While the story and its handling have been boiled down to the level of an empty crowd pleaser that’s all chorus and no verse, there are bright spots to be found throughout All the Light We Cannot See. Loberti, a visually impaired performer who was discovered following an extensive search to play Marie, and Hofmann deliver strong performances that sell Knight’s material better than anything Levy is trying to accomplish behind the camera. They are likeable performers, even if they seem far too old to be playing these characters as they have been written. Similarly, Laurie brings a considerable amount of weight and credibility to the role of Marie’s uncle, a former WWI soldier still traumatized by that war, now forced into rejoining the fold. Laurie is the only performer capable of providing this production with any sort of serious dramatic backbone, and the scenes he shares with Loberti and Hoffman are hands down the best moments All the Light We Cannot See has to offer. The production design and hair and make-up teams are also delivering some above and beyond details in the technical department.

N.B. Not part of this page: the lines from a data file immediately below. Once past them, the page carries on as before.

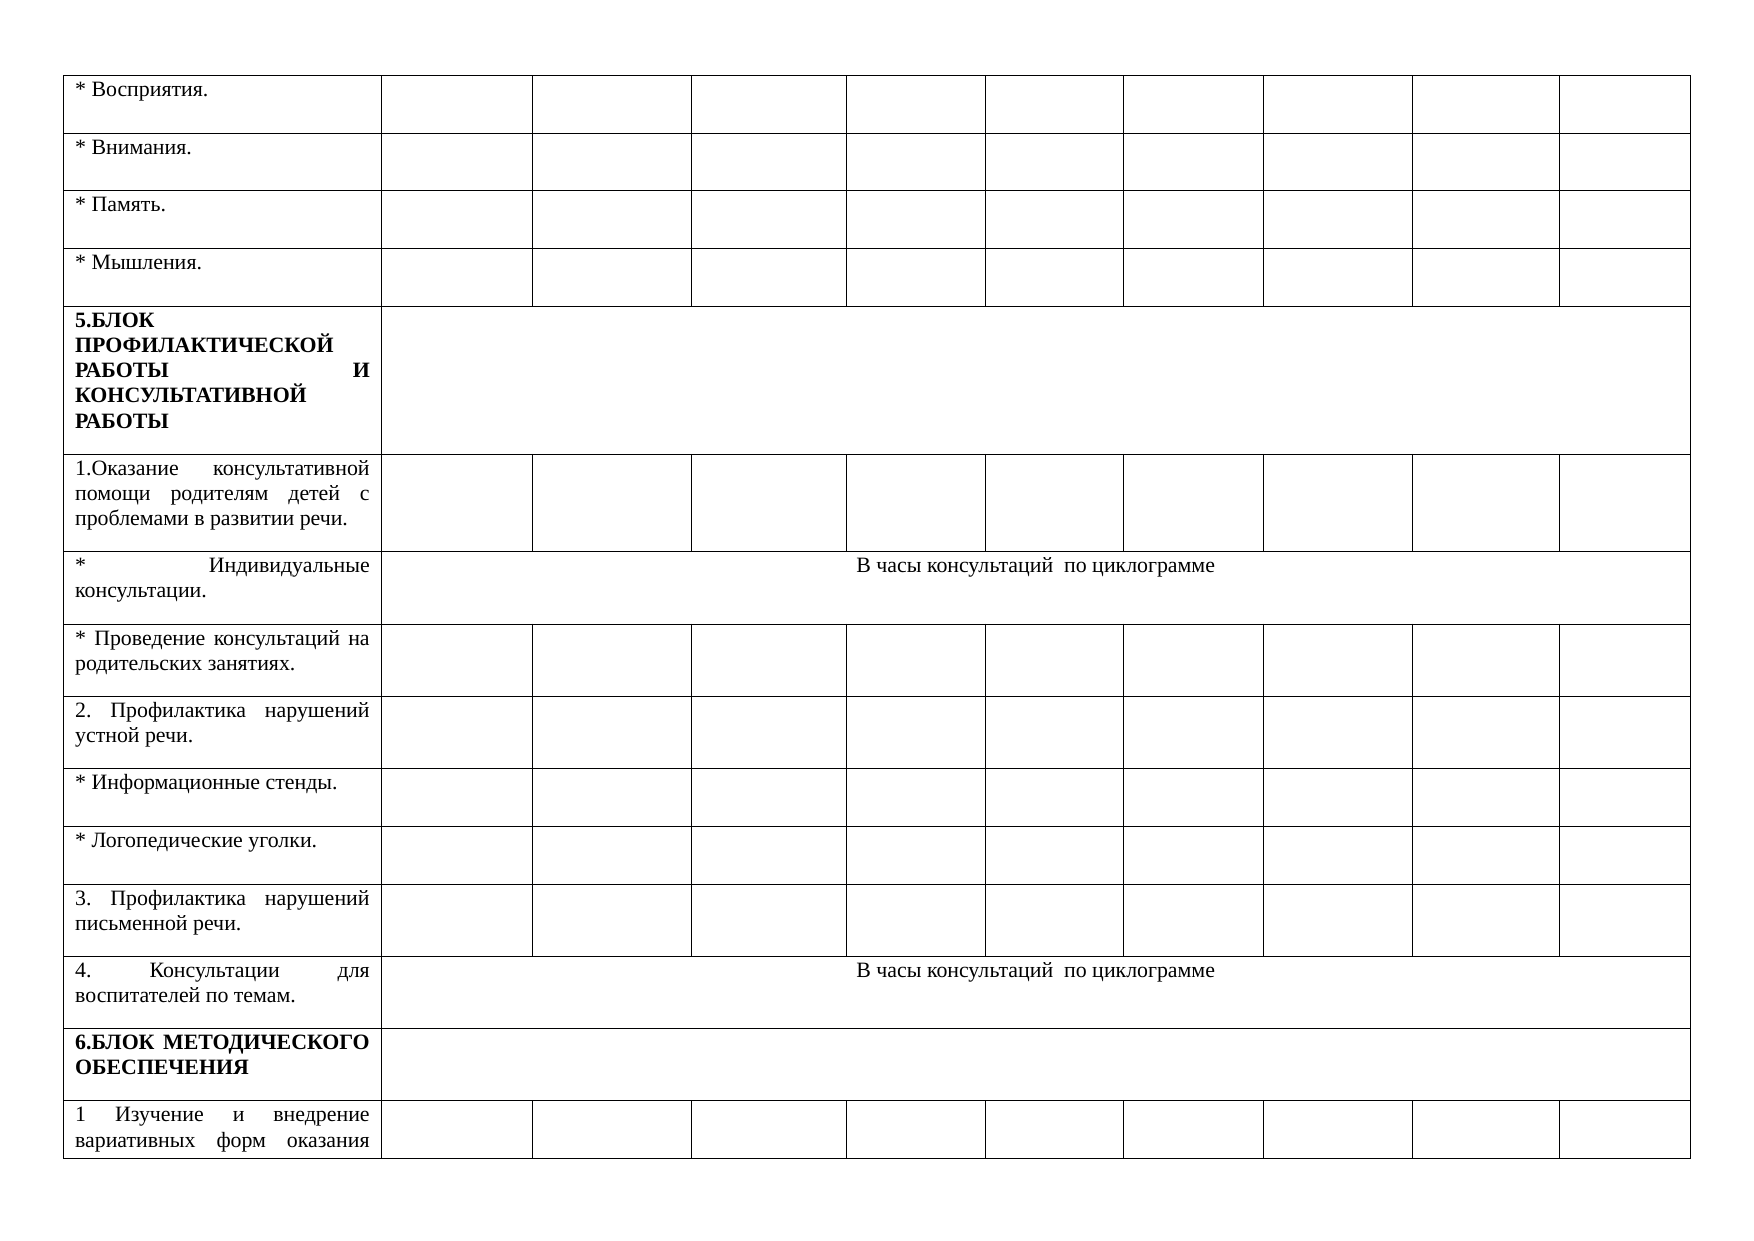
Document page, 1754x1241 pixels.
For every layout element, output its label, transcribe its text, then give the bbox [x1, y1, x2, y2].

table_cell 1.Оказание консультативной помощи родителям детей с проблемами в развитии речи. [64, 455, 381, 551]
table_cell [1560, 697, 1690, 768]
table_cell [847, 827, 985, 883]
table_cell [692, 191, 846, 248]
table_cell * Логопедические уголки. [64, 827, 381, 883]
table_cell [986, 191, 1123, 248]
table_cell [986, 249, 1123, 306]
table_cell [382, 134, 532, 190]
table_cell [986, 76, 1123, 133]
table_cell [1413, 625, 1559, 696]
table_cell [533, 191, 691, 248]
table_cell [382, 249, 532, 306]
table_cell * Проведение консультаций на родительских занятиях. [64, 625, 381, 696]
table_cell [1124, 885, 1263, 956]
table_cell [382, 1101, 532, 1158]
table_cell [1413, 134, 1559, 190]
table_cell [533, 697, 691, 768]
table_cell [986, 885, 1123, 956]
table_cell [1413, 191, 1559, 248]
table_cell [692, 134, 846, 190]
table_cell [382, 697, 532, 768]
table_cell [1124, 827, 1263, 883]
table_cell [692, 1101, 846, 1158]
table_cell [847, 76, 985, 133]
table_cell [389, 1029, 1690, 1100]
table_cell [986, 1101, 1123, 1158]
table_cell [1124, 191, 1263, 248]
table_cell [692, 625, 846, 696]
table_cell [692, 455, 846, 551]
table_cell [1264, 885, 1412, 956]
table_cell [847, 134, 985, 190]
table_cell * Восприятия. [64, 76, 381, 133]
table_cell [1560, 1101, 1690, 1158]
table_cell [1124, 134, 1263, 190]
table_cell [1124, 249, 1263, 306]
table_cell 5.БЛОК ПРОФИЛАКТИЧЕСКОЙ РАБОТЫ И КОНСУЛЬТАТИВНОЙ РАБОТЫ [64, 307, 381, 454]
table_cell 3. Профилактика нарушений письменной речи. [64, 885, 381, 956]
table_cell [1124, 76, 1263, 133]
table_cell [382, 76, 532, 133]
table_cell [533, 76, 691, 133]
table_cell [692, 697, 846, 768]
table_cell [1413, 697, 1559, 768]
table_cell [1264, 1101, 1412, 1158]
table_cell [1124, 1101, 1263, 1158]
table_cell [847, 249, 985, 306]
table_cell [382, 769, 532, 826]
table_cell * Внимания. [64, 134, 381, 190]
table_cell [533, 249, 691, 306]
table_cell * Память. [64, 191, 381, 248]
table_cell [847, 885, 985, 956]
table_cell [986, 625, 1123, 696]
table_cell [986, 455, 1123, 551]
table_cell [692, 76, 846, 133]
table_cell [692, 769, 846, 826]
table_cell [1413, 249, 1559, 306]
table_cell [1560, 134, 1690, 190]
table_cell [1560, 76, 1690, 133]
table_cell [1264, 134, 1412, 190]
table_cell [847, 1101, 985, 1158]
table_cell [533, 455, 691, 551]
table_cell [986, 827, 1123, 883]
table_cell [692, 827, 846, 883]
table_cell 6.БЛОК МЕТОДИЧЕСКОГО ОБЕСПЕЧЕНИЯ [64, 1029, 381, 1100]
table_cell [1264, 697, 1412, 768]
table_cell [533, 769, 691, 826]
table_cell [1124, 625, 1263, 696]
table_cell [382, 827, 532, 883]
table_cell [847, 625, 985, 696]
table_cell [986, 697, 1123, 768]
table_cell 4. Консультации для воспитателей по темам. [64, 957, 381, 1028]
table_cell [692, 249, 846, 306]
table_cell [1560, 625, 1690, 696]
table_cell [533, 827, 691, 883]
table_cell [382, 191, 532, 248]
table_cell [533, 625, 691, 696]
table_cell [1264, 191, 1412, 248]
table_cell [533, 1101, 691, 1158]
table_cell В часы консультаций по циклограмме [382, 552, 1690, 623]
table_cell * Мышления. [64, 249, 381, 306]
table_cell [1560, 885, 1690, 956]
table_cell * Информационные стенды. [64, 769, 381, 826]
table_cell [1560, 827, 1690, 883]
table_cell [986, 134, 1123, 190]
table_cell [1264, 455, 1412, 551]
table_cell [1413, 769, 1559, 826]
table_cell [1560, 455, 1690, 551]
table_cell [986, 769, 1123, 826]
table_cell [847, 191, 985, 248]
table_cell [847, 697, 985, 768]
table_cell [1124, 697, 1263, 768]
table_cell [533, 885, 691, 956]
table_cell [1413, 1101, 1559, 1158]
table_cell [1264, 76, 1412, 133]
table_cell [382, 307, 1690, 454]
table_cell [1264, 769, 1412, 826]
table_cell 2. Профилактика нарушений устной речи. [64, 697, 381, 768]
table_cell [1264, 827, 1412, 883]
table_cell [1413, 76, 1559, 133]
table_cell [382, 455, 532, 551]
table_cell [382, 885, 532, 956]
table_cell [1413, 455, 1559, 551]
table_cell [1560, 769, 1690, 826]
table_cell [382, 1029, 389, 1100]
table_cell В часы консультаций по циклограмме [382, 957, 1690, 1028]
table_cell [1413, 885, 1559, 956]
table_cell [1124, 455, 1263, 551]
table_cell [692, 885, 846, 956]
table_cell * Индивидуальные консультации. [64, 552, 381, 623]
table_cell [1264, 249, 1412, 306]
table_cell [1124, 769, 1263, 826]
table_cell [533, 134, 691, 190]
table_cell [847, 455, 985, 551]
table_cell [847, 769, 985, 826]
table_cell [1560, 249, 1690, 306]
table_cell [1413, 827, 1559, 883]
table_cell 1 Изучение и внедрение вариативных форм оказания [64, 1101, 381, 1158]
table_cell [1264, 625, 1412, 696]
table_cell [1560, 191, 1690, 248]
table_cell [382, 625, 532, 696]
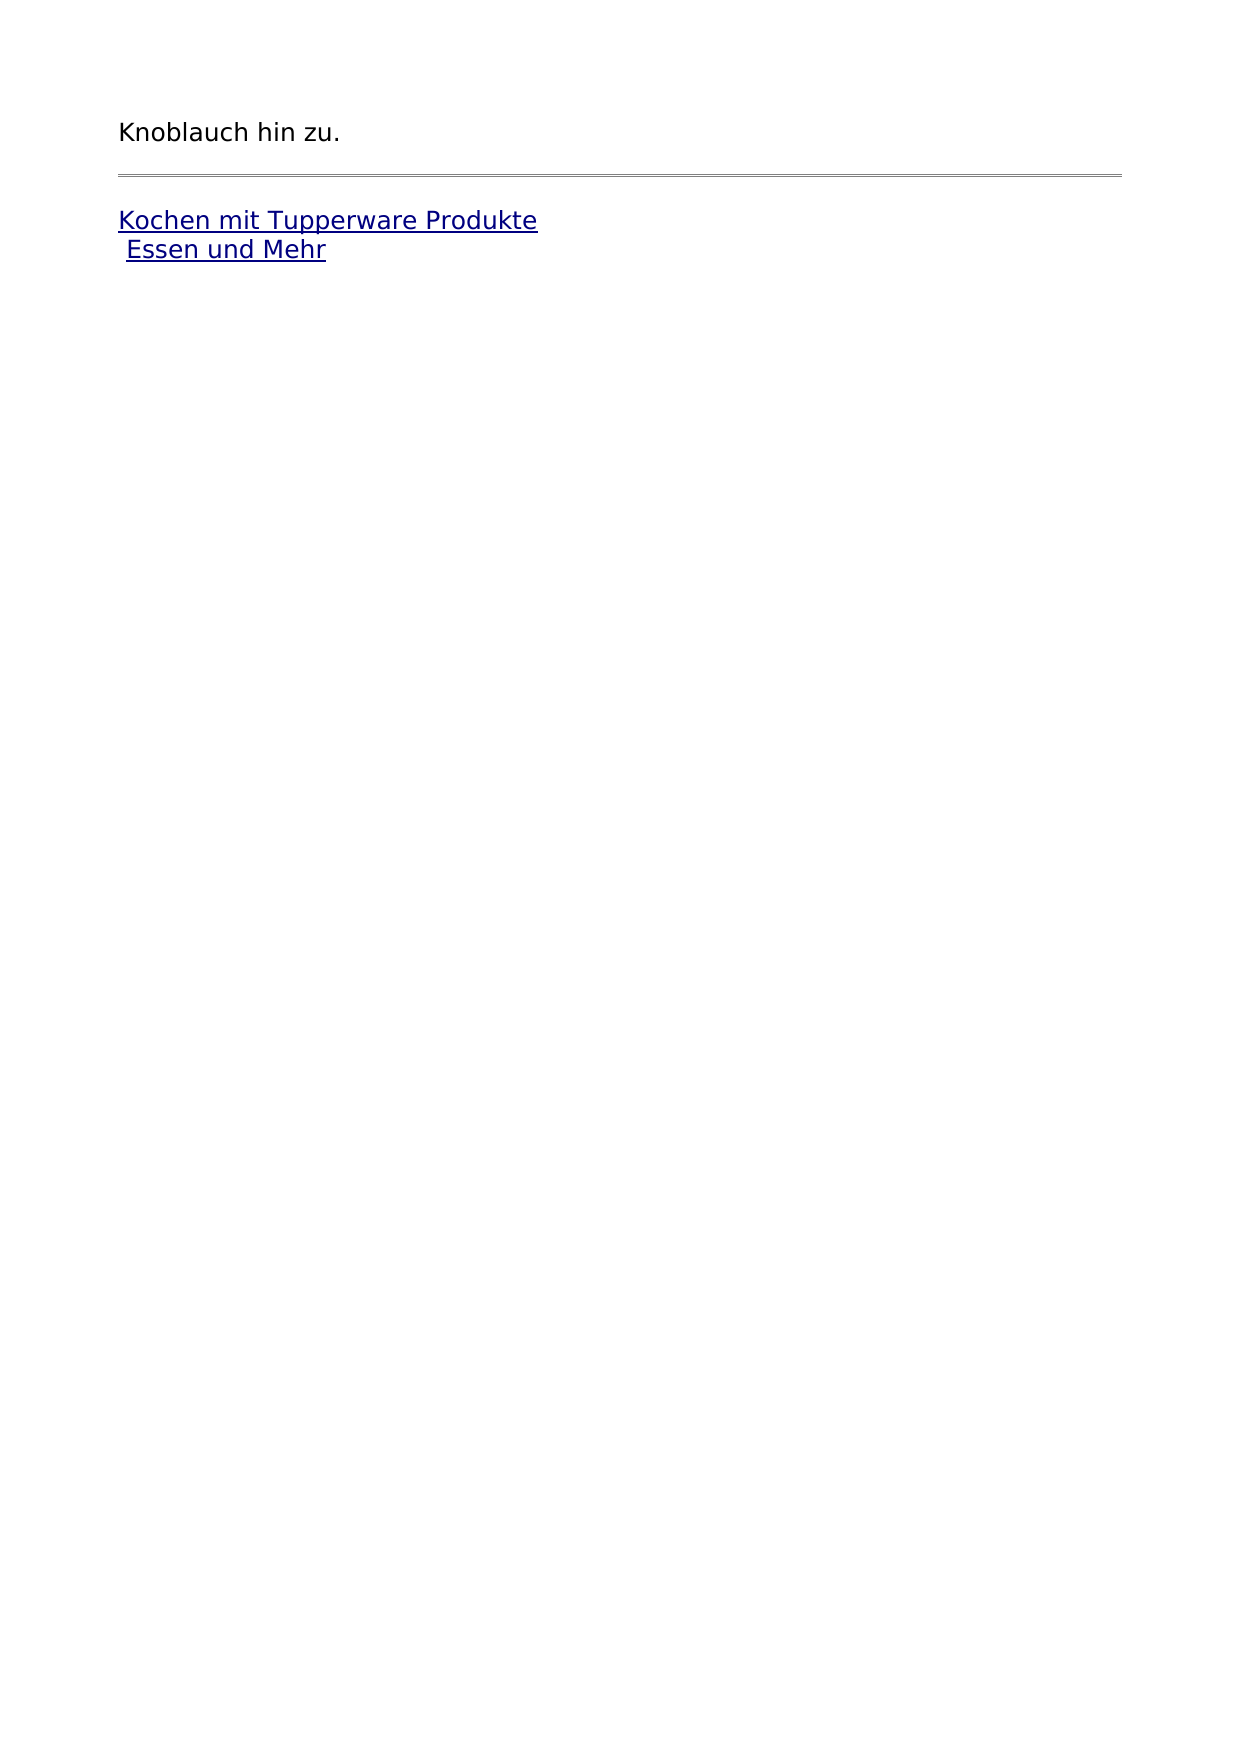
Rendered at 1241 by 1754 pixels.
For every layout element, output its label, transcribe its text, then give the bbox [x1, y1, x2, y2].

But while some are blameless, the faux prestige Levy is trying to ascribe to his take on things borders on the ludicrous, turning a story with a lot of moral grey areas into an uncomfortable, laughably earnest bit of vaudeville. It’s the kind of series where it takes place in a foreign country, but no one speaks any languages other than English or settles on a unifying accent. (A moment when a character shows they are trying to learn French is particularly and unintentionally hilarious.) The worst offender here is Ruffalo, who is shockingly miscast as Marie’s father and in turn delivers what is without question the worst performance of his career. Ruffalo’s jarring participation drags down an already alarmingly toneless, shapeless, and corny production even further, but such poor work on the part of an otherwise solid actor with a good track record reeks of someone simply going along with what they’ve been told by their director. No one in All the Light We Cannot See feels like they’re occupying space in the same story, because outside of the swelling musical stings, explosions, and relentless pacing, Levy hasn’t settled upon any unifying tone other than “make it big.”

These various miscalculations all build to a conclusion that would border on being offensively bad and condescending if it weren’t for the fact that everything coming before it wasn’t already so overcranked and unsubtle. It’s hard to be let down by an overly corny and tidy ending when everything else that came before it was already sweet enough to rot the teeth. By the end, All the Light We Cannot See has successfully conditioned the viewer to expect less than what it should be getting from something with so much potential. Nothing here comes across as organic and reasoned; just convenient and contrived melodrama from start to finish. It’s not an altogether unwatchable disaster thanks to its slickness and two likeable leads, but All the Light We Cannot See will definitely suck up one’s time without giving much of anything back in return. It is the turning of grand tragedy into faceless content.

All the Light We Cannot See streams on Netflix starting Thursday, November 2, 2023.